The man stirred and groaned. Little wonder. If someone had done to her what she’d just done to him, she’d have screamed so hard she’d have been heard back in Melbourne.

‘Don’t try and move,’ she said urgently, her voice unsteady-but he didn’t respond.

‘Can you hear me?’

Nothing.

OK. What next? She’d saved him from a dead leg. Well done, Lizzie. Now she just had to save him from cerebral haemorrhage, or internal bleeding, or by being run over by another car as he lay in the road.

Her thoughts were cut off by another moan. The guy stirred and moaned some more and then shifted. He was finally coming round.

‘You mustn’t move,’ she said again, and he appeared to think about it.

‘Why not?’ His voice was a faint slur but it sounded good to her. Not only was he gaining consciousness, he was gaining sense.

‘You’ve been hit by a car.’ She moved again so that she could see his face, stooping so her nose was parallel to his. ‘You’ve broken your leg.’

He thought about that for a while longer.
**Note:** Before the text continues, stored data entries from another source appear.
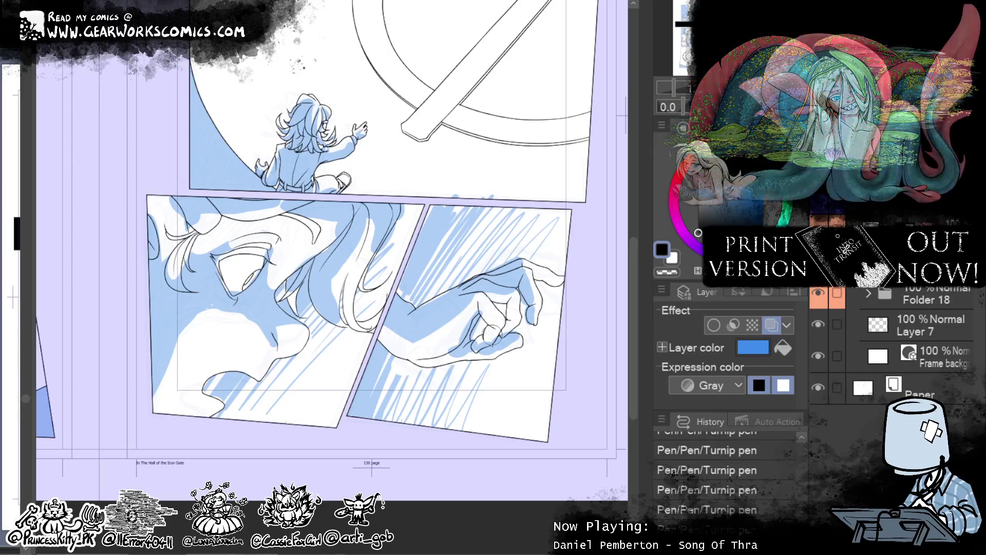
{"action": "key", "text": "c"}
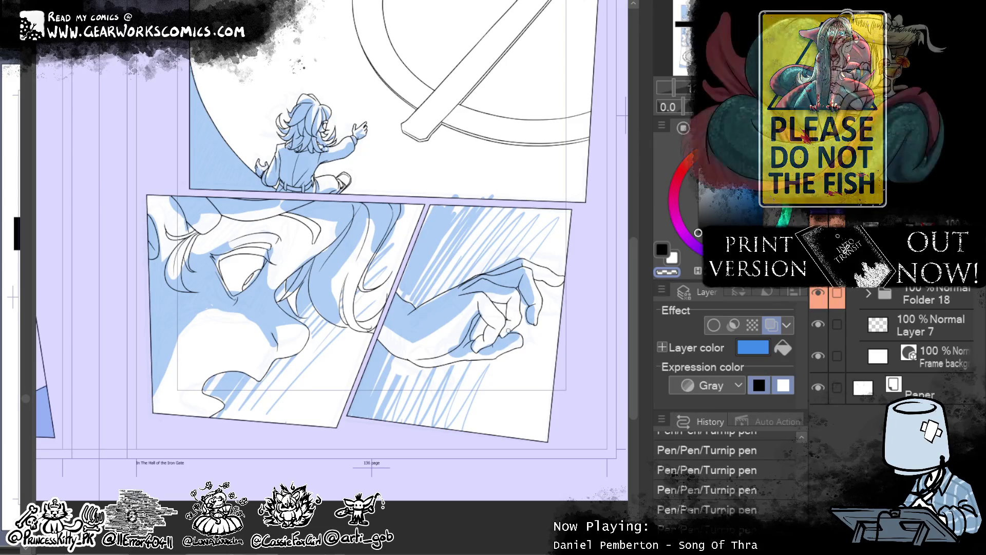
{"action": "left_click_drag", "start_coordinate": [508, 333], "coordinate": [523, 327]}
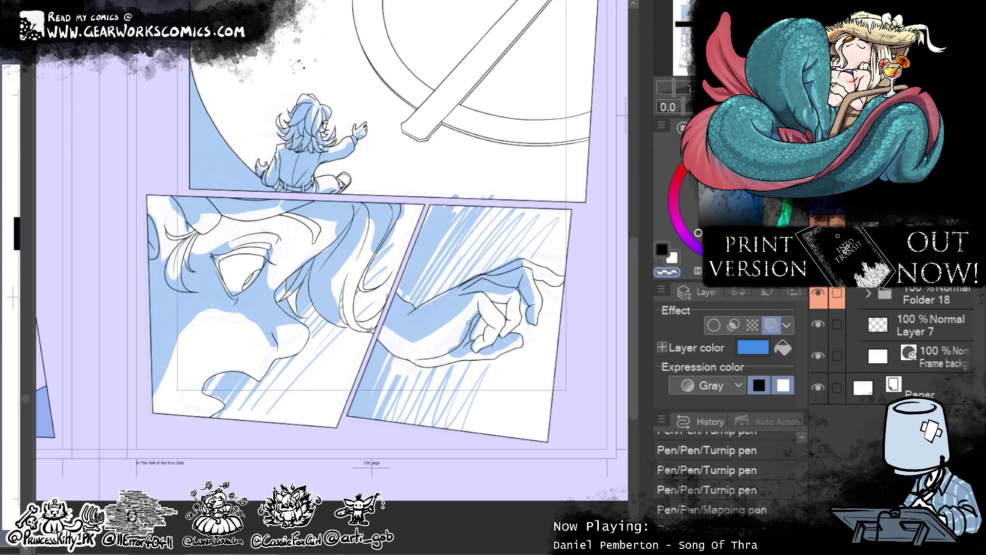
{"action": "mouse_move", "coordinate": [437, 357]}
{"action": "left_mouse_down"}
{"action": "mouse_move", "coordinate": [450, 345]}
{"action": "mouse_move", "coordinate": [465, 355]}
{"action": "mouse_move", "coordinate": [515, 343]}
{"action": "left_mouse_up"}
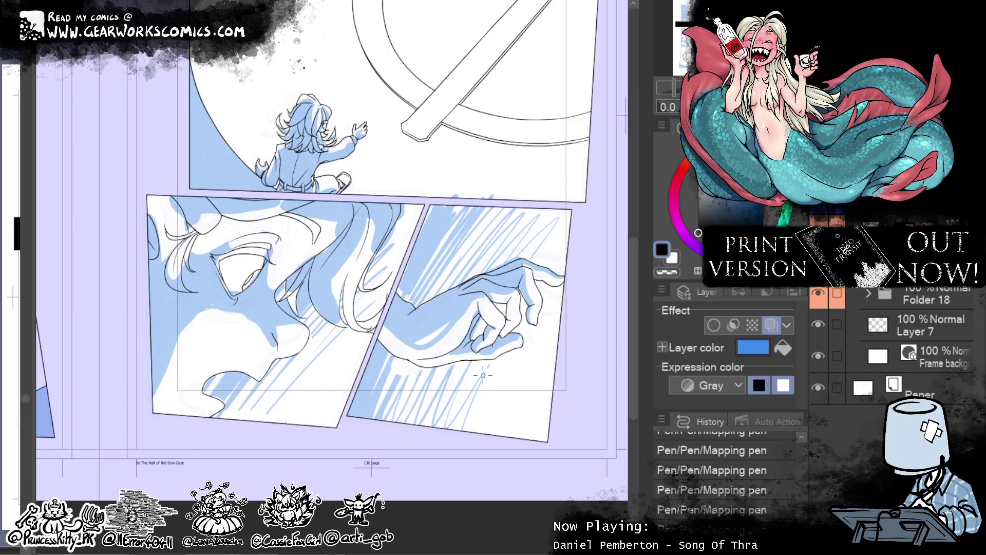
- Reframe the view around the lower panels and pick the transparent swatch for erasing
{"action": "left_click_drag", "start_coordinate": [428, 335], "coordinate": [319, 312]}
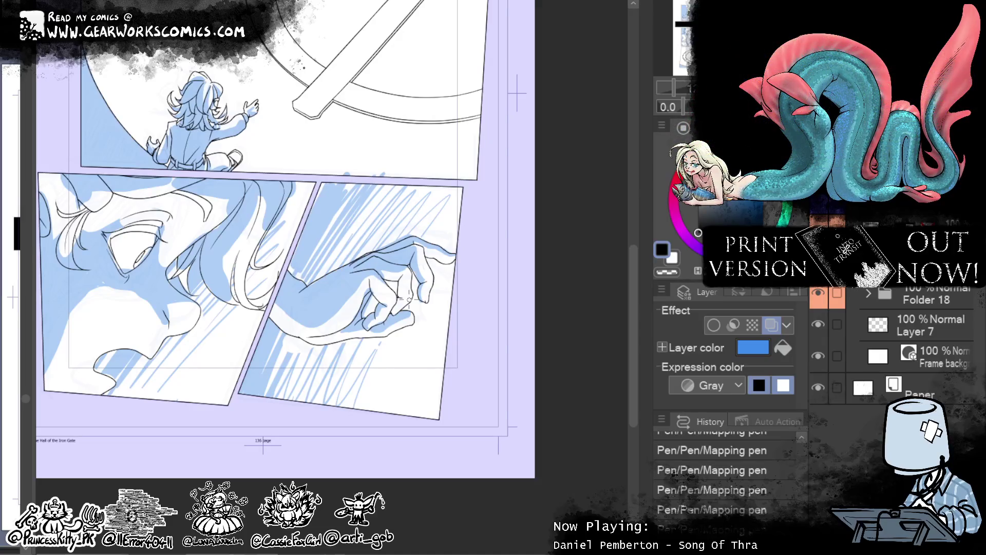
{"action": "left_click_drag", "start_coordinate": [408, 300], "coordinate": [475, 361]}
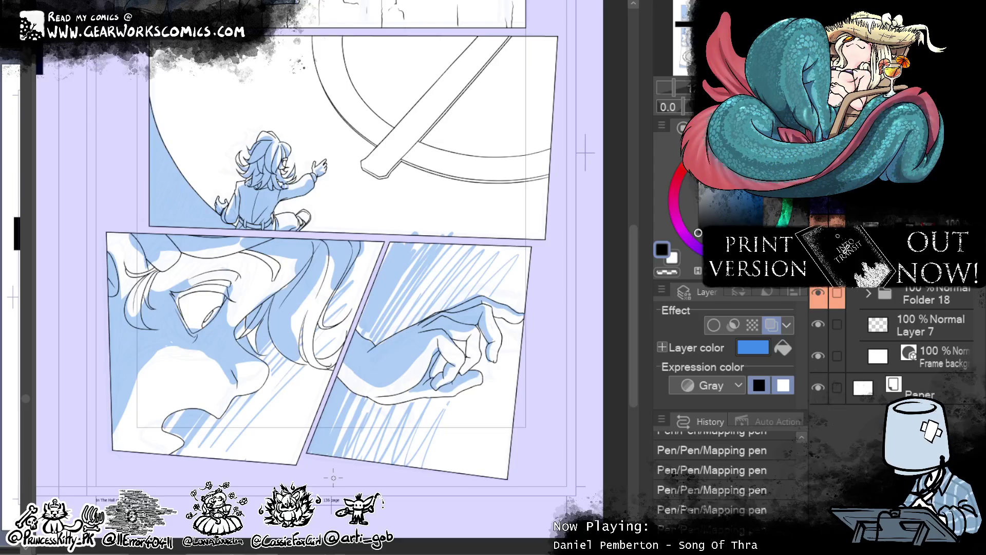
{"action": "left_click_drag", "start_coordinate": [538, 380], "coordinate": [513, 411]}
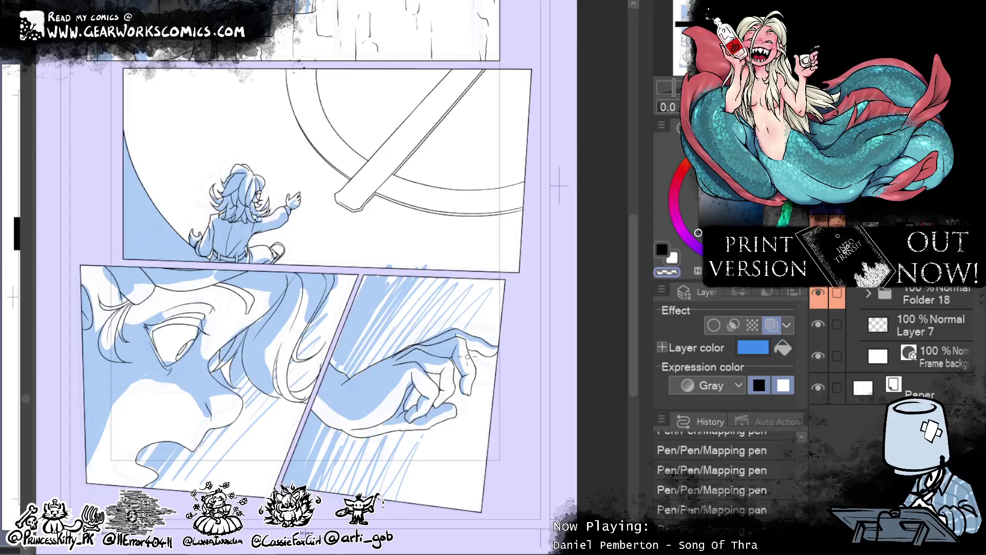
{"action": "left_click_drag", "start_coordinate": [466, 356], "coordinate": [446, 312]}
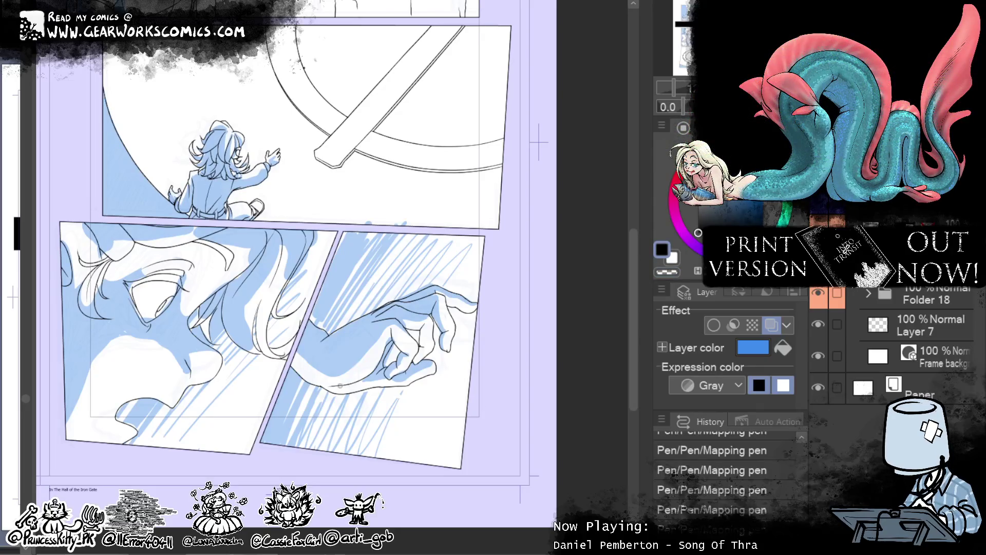
{"action": "left_click_drag", "start_coordinate": [400, 370], "coordinate": [437, 394]}
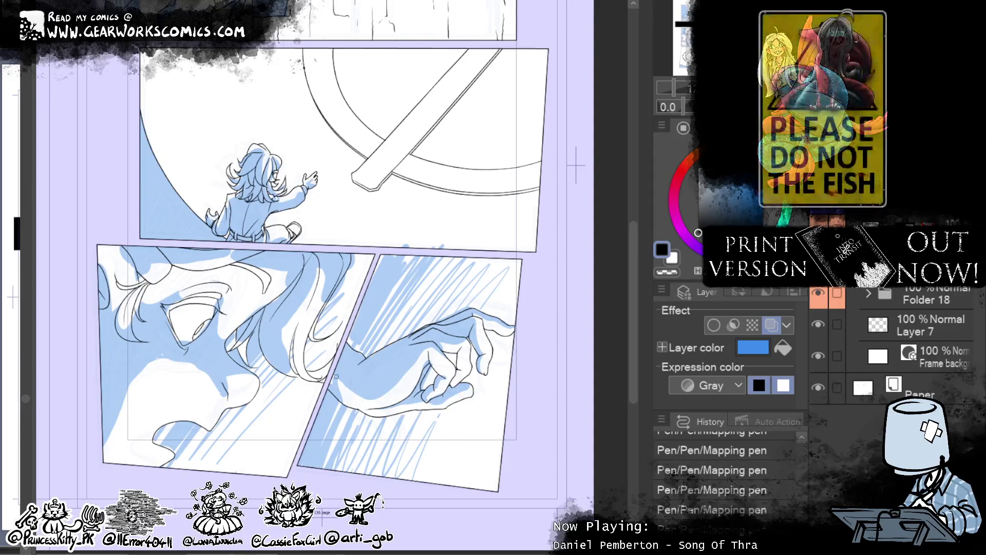
{"action": "left_click", "coordinate": [666, 271]}
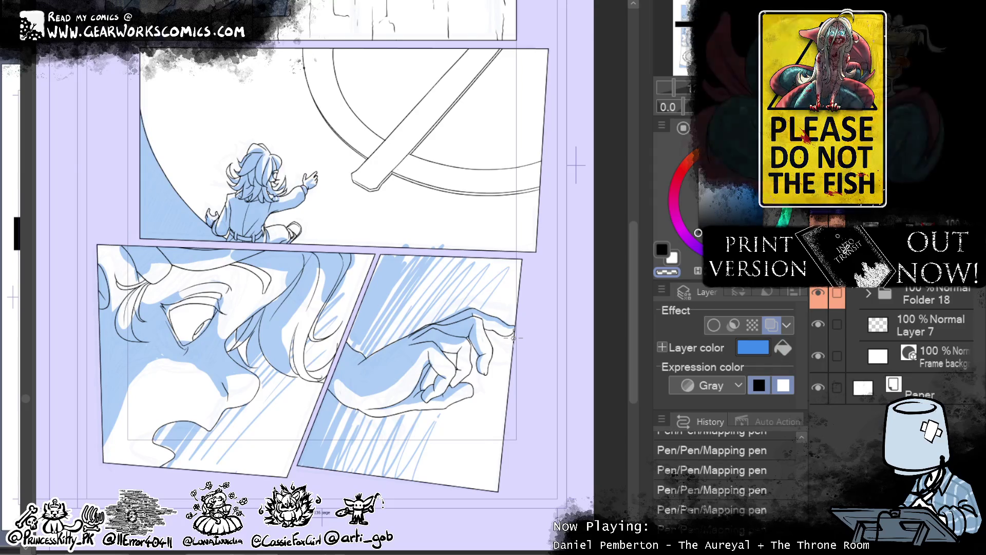
- Make black the main drawing colour and pan the canvas across the lower panels
{"action": "left_click", "coordinate": [661, 250]}
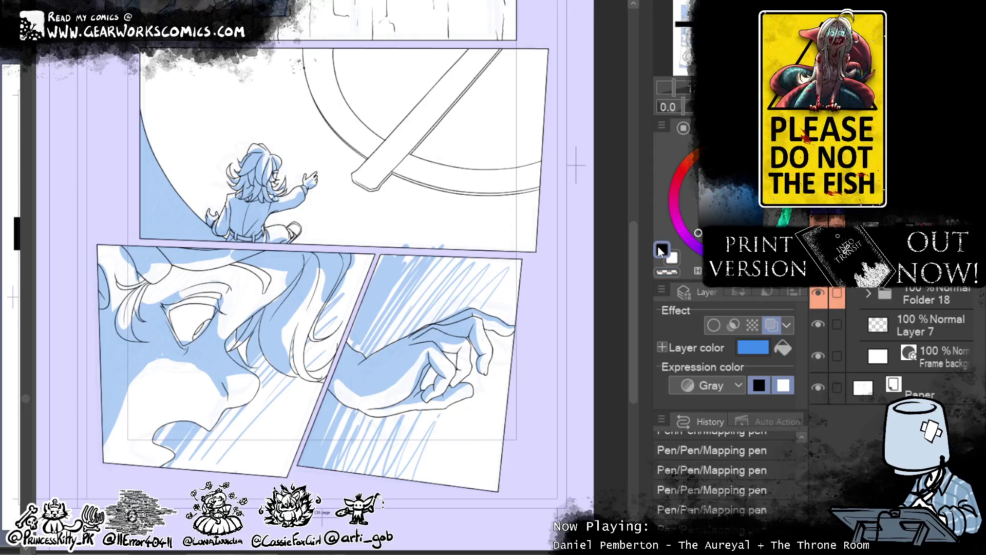
{"action": "left_click_drag", "start_coordinate": [431, 377], "coordinate": [529, 375]}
She’d laid her face in the mud beside his so that he could see her and she could see one of his eyes. She knew that he’d desperately need human contact and reassurance but she daren’t move him further.

It was a crazy position to be in, but panic could make him move. He mustn’t panic. So she lay in the mud so that he could focus.

He did. ‘Whose car?’ he managed, and she winced.

‘My car.’

That was another cause for some long, hard thinking.